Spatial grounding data
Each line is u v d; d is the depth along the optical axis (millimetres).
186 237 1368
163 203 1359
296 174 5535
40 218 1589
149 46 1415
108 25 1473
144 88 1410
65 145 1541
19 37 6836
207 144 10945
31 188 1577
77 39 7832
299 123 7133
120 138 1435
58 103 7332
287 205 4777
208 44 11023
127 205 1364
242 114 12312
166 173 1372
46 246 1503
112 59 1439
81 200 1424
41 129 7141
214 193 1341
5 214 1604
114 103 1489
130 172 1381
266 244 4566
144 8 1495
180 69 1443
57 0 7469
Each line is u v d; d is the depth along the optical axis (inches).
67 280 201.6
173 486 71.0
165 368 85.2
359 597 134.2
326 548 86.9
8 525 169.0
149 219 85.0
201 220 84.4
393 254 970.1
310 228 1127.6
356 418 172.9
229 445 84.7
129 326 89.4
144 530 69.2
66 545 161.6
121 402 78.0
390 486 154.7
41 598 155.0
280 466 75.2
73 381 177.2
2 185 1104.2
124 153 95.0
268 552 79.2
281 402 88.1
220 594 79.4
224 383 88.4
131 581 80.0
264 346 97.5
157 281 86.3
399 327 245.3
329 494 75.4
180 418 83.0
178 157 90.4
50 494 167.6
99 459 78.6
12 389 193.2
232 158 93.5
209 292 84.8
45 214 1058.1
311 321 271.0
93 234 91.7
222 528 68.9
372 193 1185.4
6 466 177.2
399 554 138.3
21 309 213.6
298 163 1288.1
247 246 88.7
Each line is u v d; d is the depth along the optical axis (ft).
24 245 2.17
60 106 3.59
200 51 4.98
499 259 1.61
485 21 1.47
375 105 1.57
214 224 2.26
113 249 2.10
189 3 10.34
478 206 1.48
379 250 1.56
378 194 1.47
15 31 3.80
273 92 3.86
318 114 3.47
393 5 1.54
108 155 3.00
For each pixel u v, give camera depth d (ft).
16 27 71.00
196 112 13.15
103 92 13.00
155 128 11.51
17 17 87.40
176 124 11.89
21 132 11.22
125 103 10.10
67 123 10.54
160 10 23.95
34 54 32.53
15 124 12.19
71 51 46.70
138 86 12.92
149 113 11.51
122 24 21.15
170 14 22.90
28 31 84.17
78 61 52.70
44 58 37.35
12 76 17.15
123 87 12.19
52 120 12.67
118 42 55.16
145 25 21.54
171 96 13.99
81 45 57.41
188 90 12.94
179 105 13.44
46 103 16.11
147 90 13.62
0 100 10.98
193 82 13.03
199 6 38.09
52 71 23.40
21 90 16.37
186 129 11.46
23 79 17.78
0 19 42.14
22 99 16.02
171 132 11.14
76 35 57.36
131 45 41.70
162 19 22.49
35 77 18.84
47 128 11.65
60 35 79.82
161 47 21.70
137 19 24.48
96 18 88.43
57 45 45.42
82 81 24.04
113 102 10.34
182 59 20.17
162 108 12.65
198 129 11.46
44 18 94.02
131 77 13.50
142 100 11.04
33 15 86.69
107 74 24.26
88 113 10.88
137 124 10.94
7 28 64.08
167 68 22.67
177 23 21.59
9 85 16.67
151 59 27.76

| What to produce |
Print the line containing "209 292 84.8", then every line after it through the last line of the records, each exactly as written; nothing else belongs in the answer.

| Output below |
209 292 84.8
45 214 1058.1
311 321 271.0
93 234 91.7
222 528 68.9
372 193 1185.4
6 466 177.2
399 554 138.3
21 309 213.6
298 163 1288.1
247 246 88.7
Each line is u v d; d is the depth along the optical axis (ft).
24 245 2.17
60 106 3.59
200 51 4.98
499 259 1.61
485 21 1.47
375 105 1.57
214 224 2.26
113 249 2.10
189 3 10.34
478 206 1.48
379 250 1.56
378 194 1.47
15 31 3.80
273 92 3.86
318 114 3.47
393 5 1.54
108 155 3.00
For each pixel u v, give camera depth d (ft).
16 27 71.00
196 112 13.15
103 92 13.00
155 128 11.51
17 17 87.40
176 124 11.89
21 132 11.22
125 103 10.10
67 123 10.54
160 10 23.95
34 54 32.53
15 124 12.19
71 51 46.70
138 86 12.92
149 113 11.51
122 24 21.15
170 14 22.90
28 31 84.17
78 61 52.70
44 58 37.35
12 76 17.15
123 87 12.19
52 120 12.67
118 42 55.16
145 25 21.54
171 96 13.99
81 45 57.41
188 90 12.94
179 105 13.44
46 103 16.11
147 90 13.62
0 100 10.98
193 82 13.03
199 6 38.09
52 71 23.40
21 90 16.37
186 129 11.46
23 79 17.78
0 19 42.14
22 99 16.02
171 132 11.14
76 35 57.36
131 45 41.70
162 19 22.49
35 77 18.84
47 128 11.65
60 35 79.82
161 47 21.70
137 19 24.48
96 18 88.43
57 45 45.42
82 81 24.04
113 102 10.34
182 59 20.17
162 108 12.65
198 129 11.46
44 18 94.02
131 77 13.50
142 100 11.04
33 15 86.69
107 74 24.26
88 113 10.88
137 124 10.94
7 28 64.08
167 68 22.67
177 23 21.59
9 85 16.67
151 59 27.76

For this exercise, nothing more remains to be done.